L’équipe, l’utopie d’une idylle

 

Un éducateur spécialisé est rarement amené à travailler seul. Partenaires, familles, équipe. Ah ! L’équipe ! Nombreux sont les auteurs qui la mentionne. Elle est à la fois si indispensable et si nuisible ! En effet le mythe de l’équipe idéale est bel et bien un mythe. Mais avec un peu de travail, de confiance et de foi on devrait pouvoir s’y rapprocher non ?

A priori une équipe devrait être une force, le travail avec l’autre devrait être une source d’enrichissement. L’autre devrait être un garde-fou, devrait offrir un espace de questionnement. Cependant ce n’est pas si simple.

Dans une équipe chaque personne à son identité professionnelle, sa vision des choses, sa manière d’intervenir. Alors comment composée avec elle ? Sans oublier que nous pouvons déjà ressentir un écart entre le professionnel que nous aimerions être et le professionnel que nous sommes.

 

Prenons pour exemple une équipe de trois personnes qui travaille auprès de 14 jeunes. Bon déjà travaillé à trois ce n’est pas évident. Bizarrement on en revient souvent à ce bon vieux schéma du 2+1. C’est pourquoi je pense primordiale d’établir de bonnes bases dès le départ pour éviter la mise à l’écart d’un membre de l’équipe. Mais si ce n’était que ça ce serait bien trop facile.

Donc imaginons que dans cette équipe chaque personne à une manière d’intervenir différente. Cela se complique. Comment trouver une entente ? Le travail d’équipe est un travail au quotidien. Chaque professionnel devrait avoir la possibilité de parler avec simplicité, d’exprimer un trop plein, de questionner une pratique. Dans le cas contraire le silence s’impose et le quotidien fait place à une ambiance électrique.

 

Imagine que tu es un professionnel  plutôt patient et que tu as une approche disons pacifiste même si tu peux faire figure d’autorité quand cela te semble justifié. Ta collègue, elle, a plutôt un penchant pour l’autorité et ne laisse rien passer.

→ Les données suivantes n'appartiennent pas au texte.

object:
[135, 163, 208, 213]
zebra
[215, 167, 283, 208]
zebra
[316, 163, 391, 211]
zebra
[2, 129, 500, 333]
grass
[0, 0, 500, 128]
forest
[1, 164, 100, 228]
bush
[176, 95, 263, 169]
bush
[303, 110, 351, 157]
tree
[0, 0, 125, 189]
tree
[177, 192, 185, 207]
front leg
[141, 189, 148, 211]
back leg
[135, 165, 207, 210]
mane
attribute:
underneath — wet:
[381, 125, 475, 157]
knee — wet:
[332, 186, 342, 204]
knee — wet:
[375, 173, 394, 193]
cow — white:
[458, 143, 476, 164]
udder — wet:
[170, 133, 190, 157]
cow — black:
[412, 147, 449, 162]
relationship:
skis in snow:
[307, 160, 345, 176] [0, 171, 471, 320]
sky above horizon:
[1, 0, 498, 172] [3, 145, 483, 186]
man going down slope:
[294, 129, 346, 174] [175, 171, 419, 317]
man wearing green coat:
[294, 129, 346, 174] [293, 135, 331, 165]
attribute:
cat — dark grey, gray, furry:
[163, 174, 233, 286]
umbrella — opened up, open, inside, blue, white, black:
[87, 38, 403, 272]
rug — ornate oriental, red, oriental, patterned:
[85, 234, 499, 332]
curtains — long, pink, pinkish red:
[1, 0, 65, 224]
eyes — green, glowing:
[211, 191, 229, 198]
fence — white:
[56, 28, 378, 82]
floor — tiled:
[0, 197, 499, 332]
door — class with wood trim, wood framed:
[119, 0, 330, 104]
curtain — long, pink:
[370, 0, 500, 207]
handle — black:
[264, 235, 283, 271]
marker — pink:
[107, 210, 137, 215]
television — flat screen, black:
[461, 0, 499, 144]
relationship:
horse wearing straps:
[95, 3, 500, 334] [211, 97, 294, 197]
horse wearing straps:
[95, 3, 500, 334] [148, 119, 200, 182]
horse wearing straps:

C’est l’heure de la réunion quotidienne. Les jeunes disent la date chacun leur tour. Sauf que le dernier se trompe. Tu l’encourages donc à recommencer mais il n’y arrive toujours pas. Ta collègue lui fait remarquer que s’il avait écouté ses copains il la saurait. Elle commence à s’énerver devant la non réaction du jeune et lui dit que s’il ne dit pas la date correctement il ira dans le couloir pour y réfléchir. Toi tu trouves ça un peu dur mais ta collègue l’a dit, trop tard, tu dois la suivre. Tu demandes à un autre jeune de répéter la date pour aider son copain mais sous la menace le jeune se sent trop stressé pour écouter cette aide. Ta collègue s’énerve et lui demande de sortir du groupe. Tu n’es pas d’accord mais tu laisses faire. Tu veux garder une cohésion d’équipe, tu ne veux pas la décrédibiliser. De son côté ta collègue pense que c’est encore elle qui a le mauvais rôle. C’est elle qui fait figure d’autorité ; elle pense que tu n’interviens pas assez. Mais en réalité tu as juste une autre approche, une autre manière de considérer les choses.  Punir pour punir, quel est le sens ?

 

Des exemples comme celui-ci il y en a des dizaines et des dizaines. Il est primordial de pouvoir en reparler par après avec ses collègues, il est nécessaire qu’un espace de discussion soit possible. Car si ces petits désaccords sont tus, le travail de l’équipe est mis en danger. La cohésion d’une équipe joue un grand rôle dans la qualité d’intervention et dans l’accompagnement.

 

 

Discussions est le maître mot. Encore faut-il que tous l’accepte.